Working with APIs is not just about exchanging data but also about communication. You send a request, you wait, you get a response. And depending on what that response contains (a success status, an error code, a timeout, or unexpected data), you make a decision. Retry? Modify the payload? Or give up?

It’s funny how similar this is to our real-life interactions with people.

In life, we’re constantly sending out “requests”: sharing a thought, expressing a feeling, offering help, asking for clarity, setting a boundary. But the real art isn’t just in the sending.
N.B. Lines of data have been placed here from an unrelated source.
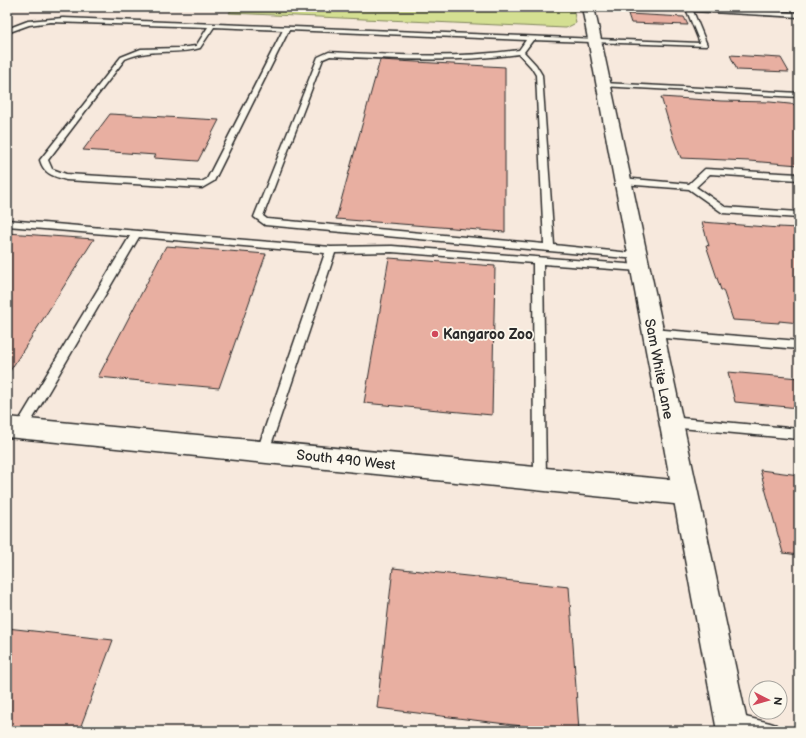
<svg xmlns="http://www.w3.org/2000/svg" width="806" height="738" viewBox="0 0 806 738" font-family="'Balsamiq Sans',sans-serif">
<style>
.green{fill:#d4df92;stroke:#80855e}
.building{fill:#e8afa1;stroke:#2b2b2b}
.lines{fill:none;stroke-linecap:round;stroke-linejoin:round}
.lane-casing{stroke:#2b2b2b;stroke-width:3}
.street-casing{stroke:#2b2b2b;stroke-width:3}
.secondary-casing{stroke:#2b2b2b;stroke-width:3}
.lane{fill:#fbf7ec;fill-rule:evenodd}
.street{fill:#fbf7ec;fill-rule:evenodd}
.secondary{fill:#fbf7ec;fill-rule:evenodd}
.poi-dot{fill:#d1495b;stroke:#fbf7ec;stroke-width:1.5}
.labels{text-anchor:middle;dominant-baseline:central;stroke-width:3.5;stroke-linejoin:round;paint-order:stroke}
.poi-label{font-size:14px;font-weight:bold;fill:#2b2b2b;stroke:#fbf7ec;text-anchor:start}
.street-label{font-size:14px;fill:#2b2b2b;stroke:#fbf7ec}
</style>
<rect width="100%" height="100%" fill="#f7e9dd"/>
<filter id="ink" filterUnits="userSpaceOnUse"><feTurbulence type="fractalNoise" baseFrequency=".025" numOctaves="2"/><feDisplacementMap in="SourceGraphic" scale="8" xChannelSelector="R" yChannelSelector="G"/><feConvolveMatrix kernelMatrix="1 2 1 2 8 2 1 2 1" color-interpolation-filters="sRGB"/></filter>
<g filter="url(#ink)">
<path class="green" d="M 233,7 L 573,7 L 576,23 L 566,28 L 229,13 Z"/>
<g class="building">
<path d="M 628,14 L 684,17 L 688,25 L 631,23 Z"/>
<path d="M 730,55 L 781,58 L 789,72 L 737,70 Z"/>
<path d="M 380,60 L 505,67 L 505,232 L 336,219 Z"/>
<path d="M 661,97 L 721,101 L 770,102 L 799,105 L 799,165 L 749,161 L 681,158 L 674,140 Z"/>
<path d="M 110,114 L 219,120 L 198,161 L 154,158 L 156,155 L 83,150 Z"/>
<path d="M 702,222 L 779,228 L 778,227 L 799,228 L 799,323 L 779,321 L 779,323 L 733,320 L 723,290 L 721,290 L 706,245 L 709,246 Z"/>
<path d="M 7,233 L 94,239 L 10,371 L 7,371 Z"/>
<path d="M 166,246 L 266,254 L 219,388 L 98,377 Z"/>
<path d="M 389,258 L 495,266 L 492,415 L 364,403 Z"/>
<path d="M 728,372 L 799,378 L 799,408 L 735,402 Z"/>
<path d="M 760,470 L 799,475 L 799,555 L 783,553 Z"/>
<path d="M 393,568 L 569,587 L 579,731 L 562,731 L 377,708 Z"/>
<path d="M 7,628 L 113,640 L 79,731 L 7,731 Z"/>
</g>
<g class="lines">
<defs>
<g id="lane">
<path d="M 648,7 L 684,7 L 799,13 L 799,17 L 693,11 L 707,45 L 706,46 L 533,40 L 524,52 L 536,65 L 542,75 L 554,245 L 640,254 L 642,256 L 637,259 L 265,225 L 254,217 L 318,57 L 329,52 C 393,55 456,59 519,50 L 526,40 L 289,30 L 214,181 L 202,188 L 66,180 C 53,176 44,174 40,160 L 121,57 L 141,49 L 179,48 L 196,46 L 208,27 L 51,22 L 29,25 L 7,33 L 7,29 L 28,21 L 63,18 L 700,43 L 687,11 L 651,9 ZM 214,27 L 283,30 L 207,179 L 201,182 L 66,174 L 52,169 L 48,160 L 125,59 C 149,48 175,55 200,48 ZM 519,54 L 531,67 L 536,75 L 544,244 L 267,219 L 263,216 L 323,59 L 330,56 C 393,59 456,63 519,54 Z"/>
<path d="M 603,83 L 799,93 L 799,97 L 601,86 L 601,84 Z"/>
<path d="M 705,169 L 799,174 L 799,180 L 710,174 L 696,187 L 725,207 L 799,212 L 799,218 L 723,213 L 689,189 L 622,184 L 618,181 L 622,178 L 689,184 Z"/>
<path d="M 7,220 L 331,247 L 392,246 L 639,265 L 644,268 L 639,271 L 543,264 L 546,479 L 544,483 L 540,485 L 536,483 L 534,479 L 533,263 L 392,252 L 335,253 L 269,451 L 267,455 L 263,457 L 259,455 L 257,451 L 325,253 L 139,237 L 25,432 L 21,433 L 17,432 L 15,428 L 17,424 L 130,236 L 7,226 Z"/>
<path d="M 652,329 L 799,341 L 799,349 L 652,337 L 648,336 L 647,333 L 648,330 Z"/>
<path d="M 670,417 L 799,429 L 799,439 L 670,427 L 666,426 L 664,422 L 666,418 Z"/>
<path d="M 733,714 L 770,723 L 776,725 L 778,731 L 733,730 L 727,728 L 725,722 L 727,716 Z"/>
</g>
<path id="street" d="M 7,417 L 684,481 L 693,484 L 697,493 L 693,502 L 684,505 L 7,437 Z"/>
<path id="secondary" d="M 582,7 L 594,7 L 749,731 L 717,731 Z"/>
</defs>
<use href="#lane" class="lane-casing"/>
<use href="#street" class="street-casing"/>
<use href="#secondary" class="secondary-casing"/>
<use href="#lane" class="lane"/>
<use href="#street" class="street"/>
<use href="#secondary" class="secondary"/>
</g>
</g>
<circle class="poi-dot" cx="435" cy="334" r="4"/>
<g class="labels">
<g class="poi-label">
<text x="443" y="334">Kangaroo Zoo</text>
</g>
<g class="street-label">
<text transform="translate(659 369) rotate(79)">Sam White Lane</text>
<text transform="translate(346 460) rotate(6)">South 490 West</text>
</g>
</g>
<rect width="806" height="738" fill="none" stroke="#fbf7ec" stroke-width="24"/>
<rect x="12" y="12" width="782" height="714" fill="none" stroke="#2b2b2b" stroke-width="1.5" filter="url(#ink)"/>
<g transform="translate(768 700) rotate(96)"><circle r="19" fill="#fbf7ec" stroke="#a8a59f"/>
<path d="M0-3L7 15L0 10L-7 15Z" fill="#d1495b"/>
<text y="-6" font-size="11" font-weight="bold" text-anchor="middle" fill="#2b2b2b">N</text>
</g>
</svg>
It’s in how well we observe and interpret the response.

Did they get it?
Are they responsive or evasive?
Was there a miscommunication (like a 400 Bad Request)?
Are they overwhelmed or shut down (like a 429 Too Many Requests)?
Or are they giving you an error that’s actually about their internal system, not you?

[E.g.: Some people will give you a 401 Unauthorized response to your boundary, and you’re like, I literally just asked for basic respect, what kind of API key do I need for that?]

And just like with APIs, you can’t keep resending the same request and hope for a different response. Sometimes, you need to refactor your payload, or change the timing to retrigger it another time – but if you make those changes without accurate evaluation of the response, it may never land the way you hoped.

At some point you realise that if you’re constantly having to reformat your requests to get a decent response, and if the API still keeps failing, maybe it’s not your code. Maybe you’re sending requests to the wrong server. Like when the response is crystal clear (403 Forbidden), the wisest thing you can do is stop trying and move on.

But we’re not always the ones sending requests. Sometimes, we’re on the other end. Someone reaches out – maybe with a feeling, an assumption, or an unspoken expectation. And we’re about to send a response. That response might be warm and receptive 200 OK – or it might be guarded, hesitant, or just an error.

Maybe we delay replying because we’re processing. Maybe we snap back with a 500 Internal Server Error because their request was incompatible with our system.

Our responses, too, carry meaning. They teach others how to engage with us – what we’re open to, what needs a retry with better headers, and what boundaries are non-negotiable.

The best developers know when to troubleshoot and when to accept the limits of an API. The same goes for people: not all connections are good for integration, and not all errors are worth decoding.

But it’s always worth really reading the responses before sending the next request, just in case both systems can build compatibility after all.